PROBLEM STATEMENT :: Would you please write out each of the entries below exactly, omitting pictures?

DATA FOR THIS EXERCISE ::
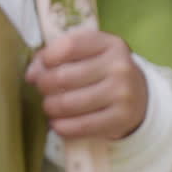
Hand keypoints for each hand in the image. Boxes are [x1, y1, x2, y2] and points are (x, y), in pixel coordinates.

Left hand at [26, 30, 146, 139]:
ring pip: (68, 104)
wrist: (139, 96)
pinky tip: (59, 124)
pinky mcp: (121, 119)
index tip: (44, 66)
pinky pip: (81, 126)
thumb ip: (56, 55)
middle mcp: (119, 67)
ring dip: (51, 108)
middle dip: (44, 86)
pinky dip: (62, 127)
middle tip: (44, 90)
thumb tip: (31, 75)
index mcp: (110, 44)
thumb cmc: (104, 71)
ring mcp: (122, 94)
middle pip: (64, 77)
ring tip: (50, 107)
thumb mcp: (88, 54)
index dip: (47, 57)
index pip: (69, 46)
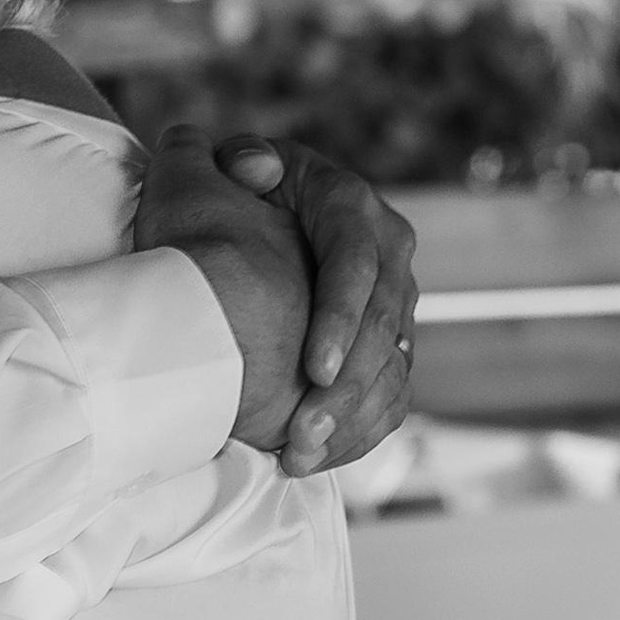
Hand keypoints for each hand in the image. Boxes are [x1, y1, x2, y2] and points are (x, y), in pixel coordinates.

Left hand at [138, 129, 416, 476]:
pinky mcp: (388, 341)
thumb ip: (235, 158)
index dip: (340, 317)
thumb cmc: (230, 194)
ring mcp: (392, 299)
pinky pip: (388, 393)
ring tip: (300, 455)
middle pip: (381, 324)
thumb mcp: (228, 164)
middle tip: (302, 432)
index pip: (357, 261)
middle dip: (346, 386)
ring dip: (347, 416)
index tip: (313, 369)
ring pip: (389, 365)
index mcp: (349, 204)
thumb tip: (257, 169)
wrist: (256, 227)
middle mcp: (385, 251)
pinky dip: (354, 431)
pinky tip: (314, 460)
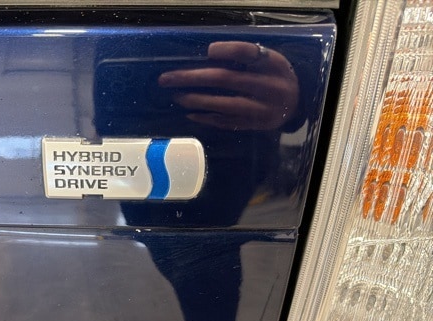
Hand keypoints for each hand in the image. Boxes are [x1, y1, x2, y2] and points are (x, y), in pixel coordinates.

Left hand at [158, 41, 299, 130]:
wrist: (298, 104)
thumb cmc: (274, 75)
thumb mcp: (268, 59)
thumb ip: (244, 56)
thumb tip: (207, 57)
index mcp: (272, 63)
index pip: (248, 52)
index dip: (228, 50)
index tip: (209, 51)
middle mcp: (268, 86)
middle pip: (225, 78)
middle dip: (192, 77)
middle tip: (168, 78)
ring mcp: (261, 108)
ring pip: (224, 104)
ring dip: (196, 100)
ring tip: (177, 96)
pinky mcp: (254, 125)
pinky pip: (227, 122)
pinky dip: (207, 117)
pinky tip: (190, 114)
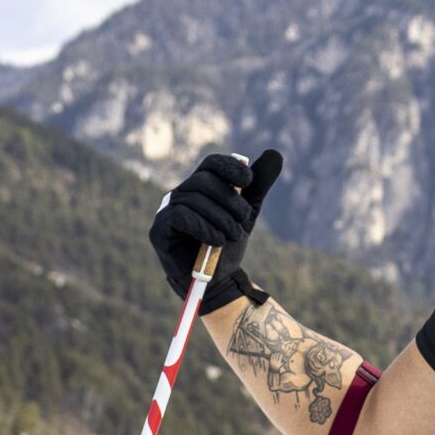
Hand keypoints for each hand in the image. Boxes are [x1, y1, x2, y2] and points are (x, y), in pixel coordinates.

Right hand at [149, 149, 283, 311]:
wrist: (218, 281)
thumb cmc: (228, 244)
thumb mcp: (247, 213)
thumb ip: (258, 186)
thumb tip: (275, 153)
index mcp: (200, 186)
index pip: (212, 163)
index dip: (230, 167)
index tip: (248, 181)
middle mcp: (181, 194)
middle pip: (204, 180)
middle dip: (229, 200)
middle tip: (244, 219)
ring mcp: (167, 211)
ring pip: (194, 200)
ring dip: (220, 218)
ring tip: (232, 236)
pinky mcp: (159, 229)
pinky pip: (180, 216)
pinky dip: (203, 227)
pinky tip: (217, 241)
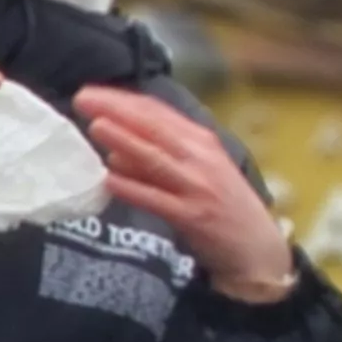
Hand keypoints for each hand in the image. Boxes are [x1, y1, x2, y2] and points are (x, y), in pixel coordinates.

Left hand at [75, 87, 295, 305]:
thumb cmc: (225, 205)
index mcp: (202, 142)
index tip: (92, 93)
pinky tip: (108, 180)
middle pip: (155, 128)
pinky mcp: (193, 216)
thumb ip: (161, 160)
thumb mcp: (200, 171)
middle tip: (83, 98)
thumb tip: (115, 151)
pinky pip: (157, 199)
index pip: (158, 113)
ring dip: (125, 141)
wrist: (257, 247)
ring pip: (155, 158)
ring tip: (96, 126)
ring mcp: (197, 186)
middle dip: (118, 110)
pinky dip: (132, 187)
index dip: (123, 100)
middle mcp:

TASK RESPONSE ::
Hand keypoints for each hand in the image. Boxes are [x1, y1, x2, y2] and points are (x, y), in pixel coordinates.

Left hand at [26, 30, 146, 139]:
ring pip: (68, 104)
wrist: (139, 96)
pinky tip: (59, 124)
pinky mcp: (121, 119)
index tip: (44, 66)
pinky pip: (81, 126)
thumb ip: (56, 55)
middle mcp: (119, 67)
ring dip: (51, 108)
middle dip: (44, 86)
pinky dip: (62, 127)
middle tip: (44, 90)
thumb tip: (31, 75)
index mcp: (110, 44)
thumb cmc: (104, 71)
ring mcp: (122, 94)
middle pip: (64, 77)
ring tip: (50, 107)
thumb mcp: (88, 54)
index dip: (47, 57)
index pip: (69, 46)
Hand keypoints for each hand in the image. Boxes are [x1, y1, x2, y2] and points are (x, y), in pixel coordinates.

Left hand at [138, 129, 416, 476]:
pinky mcp: (388, 341)
thumb ip: (235, 158)
index dip: (340, 317)
thumb cmc: (230, 194)
ring mcp: (392, 299)
pinky pip: (388, 393)
ring tip: (300, 455)
middle pip: (381, 324)
thumb mcp: (228, 164)
middle tip: (302, 432)
index pip: (357, 261)
middle dip: (346, 386)
ring dip: (347, 416)
index tip: (313, 369)
ring pip: (389, 365)
index mcp: (349, 204)
thumb tip: (257, 169)
wrist: (256, 227)
middle mcp: (385, 251)
pinky dip: (354, 431)
pinky tip: (314, 460)
Hand keypoints for each hand in the image. Boxes are [x1, y1, x2, y2] and points are (x, y), in pixel coordinates.

Left hand at [158, 41, 299, 130]:
wrist: (298, 104)
thumb cmc: (274, 75)
thumb mcp: (268, 59)
thumb ip: (244, 56)
thumb tip: (207, 57)
index mcp: (272, 63)
index pip: (248, 52)
index dip: (228, 50)
index tip: (209, 51)
middle mcp: (268, 86)
middle pip: (225, 78)
middle dip: (192, 77)
middle tip: (168, 78)
ring mcp: (261, 108)
ring pip: (224, 104)
ring dip: (196, 100)
ring tip: (177, 96)
pinky mcp: (254, 125)
pinky pip: (227, 122)
pinky dip: (207, 117)
pinky tip: (190, 114)
Hand keypoints for each hand in the image. Boxes are [x1, y1, x2, y2] and points are (x, y), in pixel coordinates.

Right hand at [149, 149, 283, 311]:
wrist: (218, 281)
thumb cmc: (228, 244)
thumb mcp: (247, 213)
thumb ip: (258, 186)
thumb tip: (275, 153)
index mcp: (200, 186)
index pip: (212, 163)
index dip: (230, 167)
index tip: (248, 181)
middle mcp: (181, 194)
middle pip: (204, 180)
middle dip: (229, 200)
middle tip: (244, 219)
ring mcp: (167, 211)
ring pip: (194, 200)
ring dip: (220, 218)
ring tip: (232, 236)
pinky mcp: (159, 229)
pinky pip: (180, 216)
pinky dip: (203, 227)
pinky tip: (217, 241)
Hand keypoints for each hand in the image. Boxes are [x1, y1, x2, y2] and points are (x, y), in pixel coordinates.

Left hand at [75, 87, 295, 305]:
thumb cmc: (225, 205)
index mcp: (202, 142)
index tip: (92, 93)
pinky tip: (108, 180)
middle pip: (155, 128)
pinky mcp: (193, 216)
thumb ip: (161, 160)
thumb mcp: (200, 171)
middle tip: (83, 98)
thumb tip: (115, 151)
pinky pip: (157, 199)
index pip: (158, 113)
ring dip: (125, 141)
wrist: (257, 247)
ring pip: (155, 158)
ring tip: (96, 126)
ring mcp: (197, 186)
middle dip: (118, 110)
pinky dip: (132, 187)
index dip: (123, 100)
middle mcp:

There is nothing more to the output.